* DIRECTIVES *
a) In the forum thread comparing the Doinker Fatty and the B-Stinger, what price does Lancaster charge for the stinger?
b) Transcribe the stretch of the Doinker Fatty and B-Stinger thread from "Even with the" through "department for sure.".
c) Pick up the Doinker Fatty and B-Stinger forum thread after its final post and write what comes next.

# New Doinker Fatty vs B-Stinger



## Ohio_3Der

I'll have my 2010 doinker fatty at the OAA Vegas Mail in tomorrow. I'm sure there will be some stingers there. I'll make sure I check them out side by side. I'll give a full report tomorrow night.


----------



## WDMJR3DBOWGUY

Thank you.


----------



## r49740

Jeremiah-

Let me know how you like that fatty. Im planning on ordering one as soon as they're available some where along with the side rods to go with my newly ordered vantage elite.


----------



## Brown Hornet

Everyone freaks out over the price....why? Yes the main bar is more....but like I have posted god knows how many times. When you get a main bar and a side rod.....the price is the same as getting a Doinker and side bars :wink:

The new bars aren't cheaper then the old bars either :wink:

Bill Leven was at LAS last weekend....set up right next to B-Stinger...so we all got a look at them.... I messed with them a little. They are better then the old bars. But there isn't gonna be many people getting rid of their B-Stinger and getting one that's for sure :wink:

Even with the side by side comparisons going on....there were a ton of people getting rid of their Doinkers at LAS and getting B-Stingers.....I would bet that the difference in sales was about 15-20 to 1 at LAS last weekend  I actually only saw a few people buying Doinkers....


----------



## Ohio_3Der

*review*

Hey WDMJR and R49,

I've been shooting this 2010 Doinker Fatty front rod now for a week, and I can't say anything bad about it. I really like it. It's stiff as all get out, and I had it next to a stinger today, and I really think the fatty is stiffer. Actually, I feel pretty confident about saying that. I had a stinger on my bow and the fatty on right after it, and the stinger vibrated more IN MY OPINION. It had more of the bass string feel to it. You don't get that with the fatty. I don't know who has the better carbon, but I know the extra diameter helps in this department for sure. 

If you're looking for a stiff front rod, and want to save the $75 bucks ($150.07 msrp on the fatty, lancaster sells the stinger for $225), look no further than a doinker fatty. I really don't see the issue. How can the stinger be 50% better than the doinker? That's what the difference in cost is, fifty percent more. No way the stinger is that much better, if at all better. 

Come on out to the Ohio Archers Association District 5 Governor's Cup shoot in Wilmington, Ohio on the 13th, and I will let anyone try this new fatty. You have to hold one to feel the quality. Also the new graphics rock this year. 

Don't get me wrong, the stingers are nice, no question about that. But from a strictly financial viewpoint, the doinker front bars are all over them in value. 

Jeremiah McDowell


----------



## carlosii

Went to the Doniker web site to check out the fatty but it says the site is under construction. I looked around but didn't see any guys in hard hats...but it is Sunday so maybe they ain't workin' today.

Any pictures available? I've seen that shortie that they have out (UGLY) but I'm assuming the fatty is a longer target stab.


----------



## r49740

Thanks J. I was of the same opinion when looking at them in Lancaster, but didn't actually shoot either of them. Think thats what I'll be ordering up for the Vantage Elite though.

* DATASET ROWS *
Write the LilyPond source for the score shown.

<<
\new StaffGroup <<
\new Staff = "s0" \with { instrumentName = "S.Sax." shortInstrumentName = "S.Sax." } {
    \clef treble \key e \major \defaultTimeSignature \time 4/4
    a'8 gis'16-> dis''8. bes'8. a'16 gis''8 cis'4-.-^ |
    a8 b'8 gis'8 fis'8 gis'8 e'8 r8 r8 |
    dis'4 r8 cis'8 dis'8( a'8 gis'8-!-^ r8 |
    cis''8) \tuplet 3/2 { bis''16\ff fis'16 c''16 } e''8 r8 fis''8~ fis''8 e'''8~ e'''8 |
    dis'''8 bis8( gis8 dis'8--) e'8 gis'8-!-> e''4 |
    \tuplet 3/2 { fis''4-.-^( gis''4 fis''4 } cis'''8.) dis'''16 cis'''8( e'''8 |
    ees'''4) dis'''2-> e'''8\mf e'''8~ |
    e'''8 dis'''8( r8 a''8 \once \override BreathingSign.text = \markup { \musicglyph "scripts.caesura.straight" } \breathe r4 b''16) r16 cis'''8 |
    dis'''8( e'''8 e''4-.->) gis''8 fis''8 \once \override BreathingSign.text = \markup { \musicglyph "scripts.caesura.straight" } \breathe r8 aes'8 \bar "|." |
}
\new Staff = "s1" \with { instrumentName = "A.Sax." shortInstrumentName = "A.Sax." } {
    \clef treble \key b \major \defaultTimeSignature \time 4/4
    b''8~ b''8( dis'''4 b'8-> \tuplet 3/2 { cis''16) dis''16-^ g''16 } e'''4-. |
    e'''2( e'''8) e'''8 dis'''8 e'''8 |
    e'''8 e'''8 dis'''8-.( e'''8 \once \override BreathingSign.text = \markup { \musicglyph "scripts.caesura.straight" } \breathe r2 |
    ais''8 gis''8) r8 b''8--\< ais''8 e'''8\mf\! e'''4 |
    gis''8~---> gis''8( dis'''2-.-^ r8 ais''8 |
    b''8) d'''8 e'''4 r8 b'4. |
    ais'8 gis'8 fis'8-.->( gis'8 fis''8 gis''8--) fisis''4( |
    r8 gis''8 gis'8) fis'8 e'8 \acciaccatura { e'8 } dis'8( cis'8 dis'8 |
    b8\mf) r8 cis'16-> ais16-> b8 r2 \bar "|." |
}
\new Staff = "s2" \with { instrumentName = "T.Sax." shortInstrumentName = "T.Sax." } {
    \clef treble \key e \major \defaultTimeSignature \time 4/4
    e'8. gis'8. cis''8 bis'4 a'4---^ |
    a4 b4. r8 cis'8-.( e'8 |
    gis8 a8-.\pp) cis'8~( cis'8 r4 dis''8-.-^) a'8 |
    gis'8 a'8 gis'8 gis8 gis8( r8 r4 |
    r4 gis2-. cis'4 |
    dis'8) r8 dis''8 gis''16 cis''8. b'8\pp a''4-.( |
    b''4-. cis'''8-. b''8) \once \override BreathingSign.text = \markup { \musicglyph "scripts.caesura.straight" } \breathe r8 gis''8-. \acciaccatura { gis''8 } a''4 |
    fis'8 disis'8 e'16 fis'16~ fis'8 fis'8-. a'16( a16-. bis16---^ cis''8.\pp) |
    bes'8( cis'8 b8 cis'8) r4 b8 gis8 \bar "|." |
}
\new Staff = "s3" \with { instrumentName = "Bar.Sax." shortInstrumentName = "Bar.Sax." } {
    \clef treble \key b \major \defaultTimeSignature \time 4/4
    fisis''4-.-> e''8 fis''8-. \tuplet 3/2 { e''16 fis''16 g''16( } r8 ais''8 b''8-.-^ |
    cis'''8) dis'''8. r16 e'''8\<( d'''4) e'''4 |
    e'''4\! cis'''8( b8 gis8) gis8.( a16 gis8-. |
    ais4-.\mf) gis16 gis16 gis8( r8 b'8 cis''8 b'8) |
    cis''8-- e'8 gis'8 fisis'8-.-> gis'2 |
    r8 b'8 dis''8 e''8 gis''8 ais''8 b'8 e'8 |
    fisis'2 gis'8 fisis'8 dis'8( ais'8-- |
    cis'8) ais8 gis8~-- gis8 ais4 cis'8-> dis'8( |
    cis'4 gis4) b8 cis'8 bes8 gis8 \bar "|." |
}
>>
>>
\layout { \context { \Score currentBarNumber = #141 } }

* PER-TASK ANSWERS *
a) Lancaster sells the stinger for $225.

b)
Even with the side by side comparisons going on....there were a ton of people getting rid of their Doinkers at LAS and getting B-Stingers.....I would bet that the difference in sales was about 15-20 to 1 at LAS last weekend  I actually only saw a few people buying Doinkers....


----------



## Ohio_3Der

*review*

Hey WDMJR and R49,

I've been shooting this 2010 Doinker Fatty front rod now for a week, and I can't say anything bad about it. I really like it. It's stiff as all get out, and I had it next to a stinger today, and I really think the fatty is stiffer. Actually, I feel pretty confident about saying that. I had a stinger on my bow and the fatty on right after it, and the stinger vibrated more IN MY OPINION. It had more of the bass string feel to it. You don't get that with the fatty. I don't know who has the better carbon, but I know the extra diameter helps in this department for sure.

c)
----------



## Ohio_3Der

carlosii said:


> Went to the Doniker web site to check out the fatty but it says the site is under construction. I looked around but didn't see any guys in hard hats...but it is Sunday so maybe they ain't workin' today.
> 
> Any pictures available? I've seen that shortie that they have out (UGLY) but I'm assuming the fatty is a longer target stab.


I've been told that the website won't be updated until February. But, all is not lost, the 2010 catalog can be found online in this thread:

http://www.archerytalk.com/vb/showthread.php?t=1104191&highlight=doinker+catalog

I have a fatty front rod and an avancee side rod. The anvancee series is a skinnier rod, that isn't quite as stiff as the fatty series, but in just 12 inches, it doesn't have to be as stiff. 

I have a bunch of pictures to post of these stabs, but I left my thumb drive at work. I'll post them tomorrow.


----------



## mathewsk

*Fatty pic*

Here is a pic of my 33" fatty....


----------



## WDMJR3DBOWGUY

Thanks Ohio....that was exactly what I was looking for on the info. Guess some new Doinkers are in my future.


----------



## JawsDad

I heard they are completely re-working the Doinker website with more information, pictures and all. I think the time frame I heard was that it would be up in 3-4 weeks, but that was a couple weeks ago. I'd bet it will be up pretty quick.


I have a 33" Fatty. The ability to change the end weight structure is interesting, including changing to the mini-dish. I have not shot enough with it to make a completely informed decision on it yet though. I can say that it seems to compare favorably with the B-Stinger XL that I shot previously. I have not shot the premier yet so I have no comparison there.


----------



## S4 300-60

Here is a link to the Doinker Price List..(MSRP)...

MSRP on the Fatty Elite is $215.00......so not a substantial savings.....

The standard Fatty is $150.....

Here is a link to the price list,....

http://www.archerytalk.com/images/Doinker2010Price.jpg


----------



## Ohio_3Der

I see you found the price I was quoting... No, it isn't a dealer cost that somehow got leaked. ha ha But you know that since you edited your post.


----------



## Brown Hornet

Ohio_3Der said:


> Hey WDMJR and R49,
> 
> I've been shooting this 2010 Doinker Fatty front rod now for a week, and I can't say anything bad about it. I really like it. It's stiff as all get out, and I had it next to a stinger today, and I really think the fatty is stiffer. Actually, I feel pretty confident about saying that. I had a stinger on my bow and the fatty on right after it, and the stinger vibrated more IN MY OPINION. It had more of the bass string feel to it. You don't get that with the fatty. I don't know who has the better carbon, but I know the extra diameter helps in this department for sure.
> 
> If you're looking for a stiff front rod, and want to save the $75 bucks ($150.07 msrp on the fatty, lancaster sells the stinger for $225), look no further than a doinker fatty. I really don't see the issue. How can the stinger be 50% better than the doinker? That's what the difference in cost is, fifty percent more. No way the stinger is that much better, if at all better.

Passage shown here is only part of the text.